Another thing I would like anyone to note is that my sisters and I were very, very quiet and needless to say, peaceful individuals. In retrospect, I think it was that quality about us that had made way for informal truces between us and the notable racists we had in our lives. None of the aforementioned instances or whatever racial discrimination experiences in between and henceforth have been prolonged any longer than an hour by the same individual. There were random spikes of racism by different individuals across different situations, to put it concisely.
In hindsight, I don't know what to make out of the racial intolerances I experienced as a kid. Those unduly racism I had experienced in the later stages of my childhood had a considerable mar on the already thin sheet of confidence I trumpeted around as a child blossoming into the early days of my teenhood. I would often find myself obsessing over a lighter skin shade so I can be likened to a person of a more 'dignified' race, similar to those of my lighter-skinned counterparts.
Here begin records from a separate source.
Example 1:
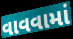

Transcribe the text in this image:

વાવવામાં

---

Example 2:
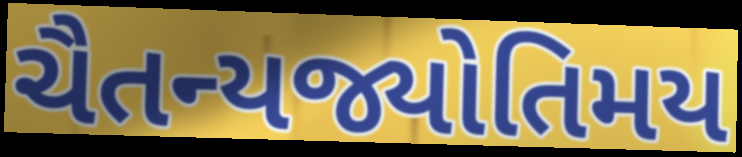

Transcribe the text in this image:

ચૈતન્યજ્યોતિમય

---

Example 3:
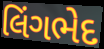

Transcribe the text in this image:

લિંગભેદ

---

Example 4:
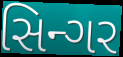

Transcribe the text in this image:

સિન્ગર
I tried ways to hide my identity as an Indian, making use of the unintelligible fact that most of my peers bought into, that is the notion that Christianity, is a race. I knew for a fact, that this was, as obvious as it sounds, a stupid belief. This is sadly, still a widespread notion. And as sadder as it gets, racism is still on the rise, incongruent with the trend that statistics show of Malaysians today, that there are more literates today as compared to yesterday.
This leads one to wonder, what is the cause of the widespread racism among society today, especially among Malaysians who have long witnessed a heterogeneous society? What is this deep-seethed, directionless hatred that our younger generations are harbouring toward their brothers of different races? Where is it coming from? What measures are the older generations taking to curb racism and nurture goodwill and promote unity instead?